[DATA — start]

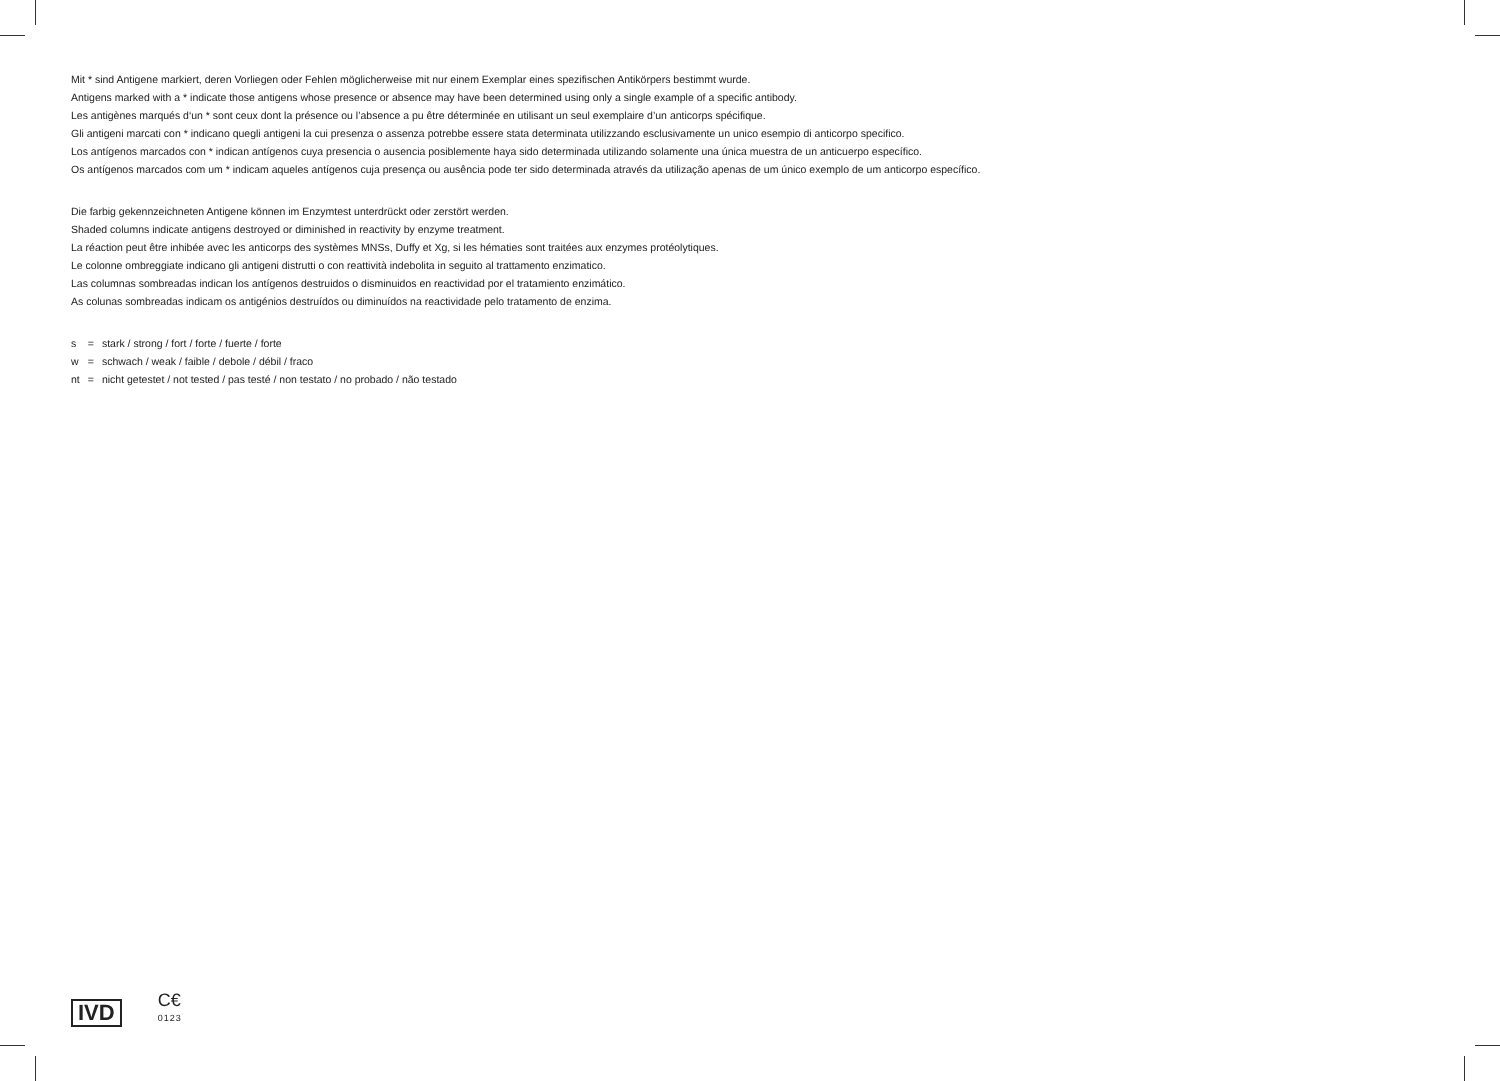Mit * sind Antigene markiert, deren Vorliegen oder Fehlen möglicherweise mit nur einem Exemplar eines spezifischen Antikörpers bestimmt wurde.
Antigens marked with a * indicate those antigens whose presence or absence may have been determined using only a single example of a specific antibody.
Les antigènes marqués d‘un * sont ceux dont la présence ou l’absence a pu être déterminée en utilisant un seul exemplaire d’un anticorps spécifique.
Gli antigeni marcati con * indicano quegli antigeni la cui presenza o assenza potrebbe essere stata determinata utilizzando esclusivamente un unico esempio di anticorpo specifico.
Los antígenos marcados con * indican antígenos cuya presencia o ausencia posiblemente haya sido determinada utilizando solamente una única muestra de un anticuerpo específico.
Os antígenos marcados com um * indicam aqueles antígenos cuja presença ou ausência pode ter sido determinada através da utilização apenas de um único exemplo de um anticorpo específico.
Die farbig gekennzeichneten Antigene können im Enzymtest unterdrückt oder zerstört werden.
Shaded columns indicate antigens destroyed or diminished in reactivity by enzyme treatment.
La réaction peut être inhibée avec les anticorps des systèmes MNSs, Duffy et Xg, si les hématies sont traitées aux enzymes protéolytiques.
Le colonne ombreggiate indicano gli antigeni distrutti o con reattività indebolita in seguito al trattamento enzimatico.
Las columnas sombreadas indican los antígenos destruidos o disminuidos en reactividad por el tratamiento enzimático.
As colunas sombreadas indicam os antigénios destruídos ou diminuídos na reactividade pelo tratamento de enzima.
| s | = | stark / strong / fort / forte / fuerte / forte |
| w | = | schwach / weak / faible / debole / débil / fraco |
| nt | = | nicht getestet / not tested / pas testé / non testato / no probado / não testado |
IVD
C€
0123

[DATA — finish]

__TASK STATEMENT__:
Among the lines above, find those carrying the word "antigeni" and copy them out.

__OUTPUT FOR THIS EXERCISE__:
Gli antigeni marcati con * indicano quegli antigeni la cui presenza o assenza potrebbe essere stata determinata utilizzando esclusivamente un unico esempio di anticorpo specifico.
Le colonne ombreggiate indicano gli antigeni distrutti o con reattività indebolita in seguito al trattamento enzimatico.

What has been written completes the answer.